A. Allégations de l'organisation plaignante

A. Allégations de l'organisation plaignante
  1. 997. Dans sa communication du 9 mars 2000, le Syndicat des travailleurs du métro de Caracas (SITRAMECA) indique que, le 1er septembre 1999, les deux syndicats du métro de Caracas (SITRAMECA et ASUTMETRO) se sont réunis en assemblée générale extraordinaire en vue d'opérer leur regroupement. SITRAMECA ajoute que ce processus d'unification a été contesté devant les tribunaux de la République en raison de graves erreurs juridiques qui en ont entraîné la dénaturation et la délégitimation et ont laissé sans protection les travailleurs du métro de Caracas, car l'entreprise ne reconnaît pas SITRAMECA; en conséquence, les deux organisations syndicales sont en train de passer des accords en vue de mettre en place un nouveau processus d'unification conforme aux lois en vigueur et de garantir une défense efficace des intérêts et des droits des travailleurs.
  2. 998. L'organisation plaignante ajoute qu'en date du 23 novembre 1999 le gouvernement de la République, par le truchement du ministre du Travail, a pris un arrêté ne portant pas de numéro par lequel il dissout une organisation syndicale en l'intégrant à une autre et légalise de manière arbitraire le processus d'unification qui avait été entrepris entre les deux syndicats, à savoir l'Association unitaire des travailleurs du métro de Caracas (ASUTMETRO) et le Syndicat des travailleurs du métro de Caracas (SITRAMECA), commettant ainsi un acte d'ingérence manifeste dans des affaires de nature syndicale, en violation des normes du travail applicables à cette procédure. D'après l'organisation plaignante, l'arrêté du ministre du Travail constitue une ingérence dans les affaires internes des organisations syndicales en question. Comme un processus d'unification avait été engagé entre ces dernières, c'est à elles qu'il revient de régler un éventuel conflit, et non à un haut fonctionnaire du gouvernement qui, en agissant comme il l'a fait, a violé l'article 3 de la convention no 87. En outre, par son acte, le ministre du Travail a dissous une organisation syndicale en l'intégrant à une autre, violant également l'article 4 de la convention no 87. L'organisation plaignante joint copie de l'acte du ministre du Travail en date du 23 novembre 1999.
———
Reprenez le texte sur la plainte du syndicat du métro de Caracas à partir de sa dernière phrase, en le poursuivant.

### Contenu présenté
———
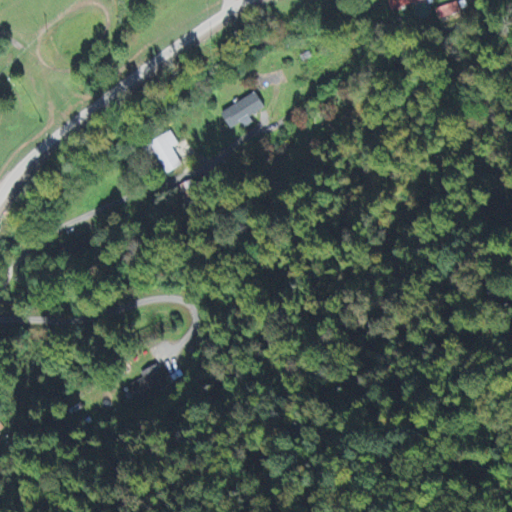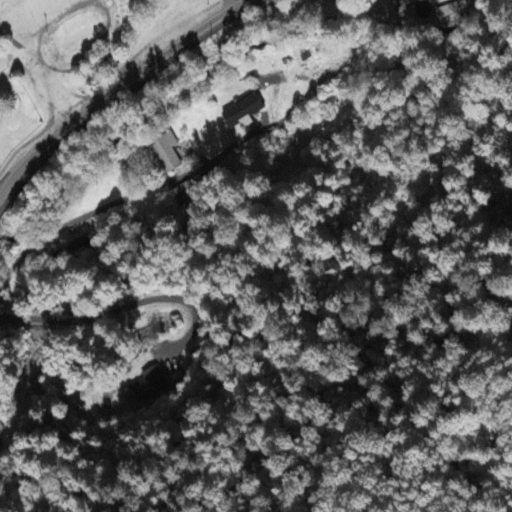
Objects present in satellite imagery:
building: (399, 4)
road: (119, 92)
building: (239, 113)
building: (166, 154)
road: (119, 201)
road: (127, 305)
building: (148, 385)
building: (1, 437)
———
### Réponse finale
B. Réponses du gouvernement

B. Réponses du gouvernement
  1. 999. Dans ses communications des 11 septembre 2000 et 16 février 2001, le gouvernement rejette catégoriquement la plainte, estimant que la décision de dissoudre ASUTMETRO a été prise de façon totalement libre et indépendante par l'assemblée du 26 août 1999, qui comptait un nombre de travailleurs suffisant pour pouvoir délibérer valablement. La proclamation de l'irréversibilité de l'unité syndicale contenue dans une résolution du 1er septembre 1999 de SITRAMECA et d'ASUTMETRO résulte du libre exercice de la liberté syndicale, et les élections se sont elles aussi déroulées sans intervention ni ingérence du gouvernement. Dans son arrêté, le ministre du Travail ne nomme pas les membres du comité syndical, il se borne simplement à indiquer l'identité des personnes désignées à l'issue du scrutin.
  2. 1000. Le gouvernement explique qu'en date du 20 août 1999 a été signé un accord entre les directions de l'Association unitaire des travailleurs du métro de Caracas (ASUTMETRO) et du Syndicat des travailleurs du métro de Caracas (SITRAMECA), d'une part, et les membres de l'Assemblée nationale constituante, d'autre part, en vue d'engager un processus de regroupement des deux syndicats. Le 26 août, ASUTMETRO a organisé une assemblée ordinaire conformément à l'accord du 20 août 1999, au cours de laquelle il a été décidé, entre autres choses, que ce syndicat serait automatiquement dissous une fois élue la nouvelle direction issue du processus électoral unitaire. Le 1er septembre 1999 a eu lieu la première assemblée générale unitaire extraordinaire qui a réuni un nombre suffisant de représentants des deux organismes syndicaux susmentionnés et au cours de laquelle ont été prises certaines décisions, par exemple:
  3. 1. La présente assemblée générale unitaire des travailleurs du métro se proclame formellement et de fait comme l'instance souveraine suprême qui déclare irréversible l'unité syndicale, la nomination d'une nouvelle direction syndicale issue de l'organisation d'une élection unitaire…
  4. 2. L'assemblée générale unitaire décide que toutes ses résolutions lient l'ensemble des travailleurs du métro et désigne comme garants de leur application effective les travailleurs eux-mêmes et les dirigeants des deux syndicats…
  5. 7. Dans un délai maximal de 45 jours à compter d'aujourd'hui (1er septembre 1999), l'assemblée générale unitaire des travailleurs pourra organiser une élection unitaire donnant le droit de vote à tous les travailleurs couverts par une convention collective, qu'ils soient ou non membres de l'un des deux (2) syndicats de l'entreprise, sous la forme d'une consultation universelle, directe et secrète de la base.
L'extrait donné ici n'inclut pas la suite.